Materials and Methods: Consecutive samples of 261 (2008) and 163 (2010) adult inpatients referred to dietetics and assessed as malnourished using Subjective Global Assessment (SGA) were enrolled. All subjects received inpatient nutrition intervention and dietetic outpatient clinic follow-up appointments. For the 2010 cohort, ANS was initiated to provide telephone follow-up and home visits for patients who failed to attend the outpatient clinic. Subjective Global Assessment, body weight, quality of life (EQ-5D VAS) and handgrip strength were measured at baseline and five months post-discharge. Paired t-test was used to compare pre- and post-intervention results.

Results: In 2008, only 15% of patients returned for follow-up with a dietitian within four months post-discharge. After implementation of ANS in 2010, the follow-up rate was 100%. Mean weight improved from 44.0 ± 8.5 kg to 46.3 ± 9.6 kg, EQ-5D VAS from 61.2 ± 19.8 to 71.6 ± 17.4 and handgrip strength from 15.1 ± 7.1 kg force to 17.5 ± 8.5 kg force; P <0.001 for all. Seventy-four percent of patients improved in SGA score.
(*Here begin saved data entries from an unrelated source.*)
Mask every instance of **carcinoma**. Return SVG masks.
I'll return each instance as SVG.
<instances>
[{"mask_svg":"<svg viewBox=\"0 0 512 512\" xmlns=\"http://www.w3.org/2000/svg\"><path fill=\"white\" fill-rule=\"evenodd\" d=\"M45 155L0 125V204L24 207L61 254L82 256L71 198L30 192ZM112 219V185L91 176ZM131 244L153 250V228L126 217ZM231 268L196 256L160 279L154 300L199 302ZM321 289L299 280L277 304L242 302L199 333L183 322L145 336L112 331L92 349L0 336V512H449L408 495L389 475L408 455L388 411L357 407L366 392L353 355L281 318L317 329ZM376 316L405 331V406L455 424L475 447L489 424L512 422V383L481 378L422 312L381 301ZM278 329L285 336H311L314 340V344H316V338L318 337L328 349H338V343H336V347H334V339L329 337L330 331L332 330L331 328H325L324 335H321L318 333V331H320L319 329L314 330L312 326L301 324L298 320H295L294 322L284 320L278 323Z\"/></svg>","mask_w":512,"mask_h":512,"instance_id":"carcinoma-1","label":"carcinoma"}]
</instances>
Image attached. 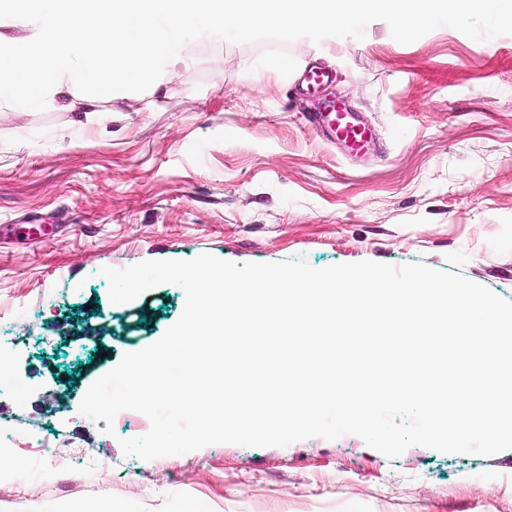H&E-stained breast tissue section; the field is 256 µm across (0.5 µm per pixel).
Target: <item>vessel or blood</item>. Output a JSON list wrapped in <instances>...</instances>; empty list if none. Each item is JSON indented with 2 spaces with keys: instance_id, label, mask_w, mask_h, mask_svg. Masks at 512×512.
Instances as JSON below:
<instances>
[{
  "instance_id": "obj_1",
  "label": "vessel or blood",
  "mask_w": 512,
  "mask_h": 512,
  "mask_svg": "<svg viewBox=\"0 0 512 512\" xmlns=\"http://www.w3.org/2000/svg\"><path fill=\"white\" fill-rule=\"evenodd\" d=\"M306 122L326 141L342 146L348 155H367L371 141L369 128L345 104L330 98L317 99Z\"/></svg>"
}]
</instances>
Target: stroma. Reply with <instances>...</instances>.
Instances as JSON below:
<instances>
[{"label":"stroma","mask_w":512,"mask_h":512,"mask_svg":"<svg viewBox=\"0 0 512 512\" xmlns=\"http://www.w3.org/2000/svg\"><path fill=\"white\" fill-rule=\"evenodd\" d=\"M157 92L19 112L0 101V512H512V450L408 448L387 459L356 435L285 447L218 443L144 461L121 440L151 423L79 412L88 387L180 317L166 283L111 304L102 268L208 253L314 268L421 262L512 300V35L439 27L410 44L385 21L363 39L205 37ZM330 72L373 131L347 158L304 121L302 69ZM108 327L103 341L96 327ZM50 438L45 451L27 440Z\"/></svg>","instance_id":"stroma-1"}]
</instances>
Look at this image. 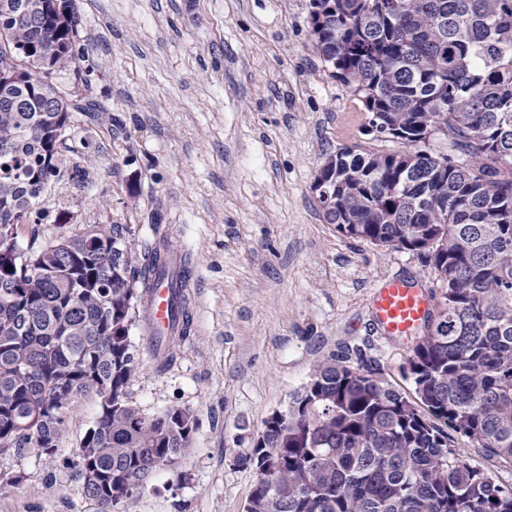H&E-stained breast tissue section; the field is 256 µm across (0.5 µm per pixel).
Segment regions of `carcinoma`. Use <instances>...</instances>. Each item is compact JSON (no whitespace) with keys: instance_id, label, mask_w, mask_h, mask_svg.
I'll list each match as a JSON object with an SVG mask.
<instances>
[{"instance_id":"cac0c4a2","label":"carcinoma","mask_w":512,"mask_h":512,"mask_svg":"<svg viewBox=\"0 0 512 512\" xmlns=\"http://www.w3.org/2000/svg\"><path fill=\"white\" fill-rule=\"evenodd\" d=\"M313 47L367 112L370 132L404 150L357 146L326 156L317 178L325 219L341 234L416 253L440 281L443 319L415 338L403 392L360 349L318 365L267 418L236 463L260 469L245 512H512V485L471 464L460 441L512 465V0H309ZM73 0H0V62L16 47L23 72L0 83V229L33 220L60 172L53 143L74 112L54 75L76 63ZM447 128V165L426 129ZM168 252L136 256L124 228L62 236L0 264V456L58 448L72 407L100 411L81 439L78 476L97 512H125L159 461L190 451L194 427L170 407L131 400L139 371L131 288L146 300ZM40 269L32 274L30 266ZM172 330L190 333L183 263ZM152 336L157 370L176 361Z\"/></svg>"}]
</instances>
Conclusion: Ambulatory nutrition support resulted in significant improvements in followup rate, nutritional status and quality of life of malnourished patients post-discharge.

Malnutrition is common among hospitalised patients, with a prevalence ranging from 20% to 50%. Poor nutrition results in a range of negative clinical, functional and systemic outcomes. Malnutrition markedly increases morbidity and mortality in both acute and chronic diseases, of which trauma and heart failure are examples of each category respectively. Specifically, malnourished hospital patients have a 1.6 to 4.4 relative risk of death up to 3 years post-discharge in comparison to well-nourished patients.